(Saved data entries)
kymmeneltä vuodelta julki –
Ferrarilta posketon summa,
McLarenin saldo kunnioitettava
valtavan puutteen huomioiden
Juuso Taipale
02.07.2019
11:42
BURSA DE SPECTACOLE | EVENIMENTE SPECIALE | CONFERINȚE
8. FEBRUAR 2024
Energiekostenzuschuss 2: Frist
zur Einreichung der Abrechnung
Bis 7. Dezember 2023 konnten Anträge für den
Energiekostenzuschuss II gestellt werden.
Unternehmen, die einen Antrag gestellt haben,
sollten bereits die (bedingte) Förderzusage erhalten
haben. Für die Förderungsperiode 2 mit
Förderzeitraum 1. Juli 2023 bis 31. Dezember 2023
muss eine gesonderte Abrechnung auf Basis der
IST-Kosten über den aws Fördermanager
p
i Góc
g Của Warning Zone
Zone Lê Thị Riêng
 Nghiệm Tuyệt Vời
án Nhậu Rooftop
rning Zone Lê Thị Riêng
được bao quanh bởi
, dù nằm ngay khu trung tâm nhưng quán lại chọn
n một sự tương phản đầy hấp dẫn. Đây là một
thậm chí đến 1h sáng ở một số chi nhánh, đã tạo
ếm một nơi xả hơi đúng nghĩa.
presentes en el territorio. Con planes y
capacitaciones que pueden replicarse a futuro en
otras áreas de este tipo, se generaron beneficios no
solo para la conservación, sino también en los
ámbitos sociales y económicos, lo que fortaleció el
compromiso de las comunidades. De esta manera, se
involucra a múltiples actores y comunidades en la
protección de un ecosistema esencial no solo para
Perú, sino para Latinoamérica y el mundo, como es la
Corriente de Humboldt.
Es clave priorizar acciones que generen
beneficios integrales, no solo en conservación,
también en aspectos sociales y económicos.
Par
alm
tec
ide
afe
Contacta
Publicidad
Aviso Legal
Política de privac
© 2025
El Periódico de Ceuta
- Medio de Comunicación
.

Task prompt. Copy out every line from all of the rows above word for word, with the same spelling, punctuation and line breaks.

Written reply.
kymmeneltä vuodelta julki –
Ferrarilta posketon summa,
McLarenin saldo kunnioitettava
valtavan puutteen huomioiden
Juuso Taipale
02.07.2019
11:42
BURSA DE SPECTACOLE | EVENIMENTE SPECIALE | CONFERINȚE
8. FEBRUAR 2024
Energiekostenzuschuss 2: Frist
zur Einreichung der Abrechnung
Bis 7. Dezember 2023 konnten Anträge für den
Energiekostenzuschuss II gestellt werden.
Unternehmen, die einen Antrag gestellt haben,
sollten bereits die (bedingte) Förderzusage erhalten
haben. Für die Förderungsperiode 2 mit
Förderzeitraum 1. Juli 2023 bis 31. Dezember 2023
muss eine gesonderte Abrechnung auf Basis der
IST-Kosten über den aws Fördermanager
p
i Góc
g Của Warning Zone
Zone Lê Thị Riêng
 Nghiệm Tuyệt Vời
án Nhậu Rooftop
rning Zone Lê Thị Riêng
được bao quanh bởi
, dù nằm ngay khu trung tâm nhưng quán lại chọn
n một sự tương phản đầy hấp dẫn. Đây là một
thậm chí đến 1h sáng ở một số chi nhánh, đã tạo
ếm một nơi xả hơi đúng nghĩa.
presentes en el territorio. Con planes y
capacitaciones que pueden replicarse a futuro en
otras áreas de este tipo, se generaron beneficios no
solo para la conservación, sino también en los
ámbitos sociales y económicos, lo que fortaleció el
compromiso de las comunidades. De esta manera, se
involucra a múltiples actores y comunidades en la
protección de un ecosistema esencial no solo para
Perú, sino para Latinoamérica y el mundo, como es la
Corriente de Humboldt.
Es clave priorizar acciones que generen
beneficios integrales, no solo en conservación,
también en aspectos sociales y económicos.
Par
alm
tec
ide
afe
Contacta
Publicidad
Aviso Legal
Política de privac
© 2025
El Periódico de Ceuta
- Medio de Comunicación
.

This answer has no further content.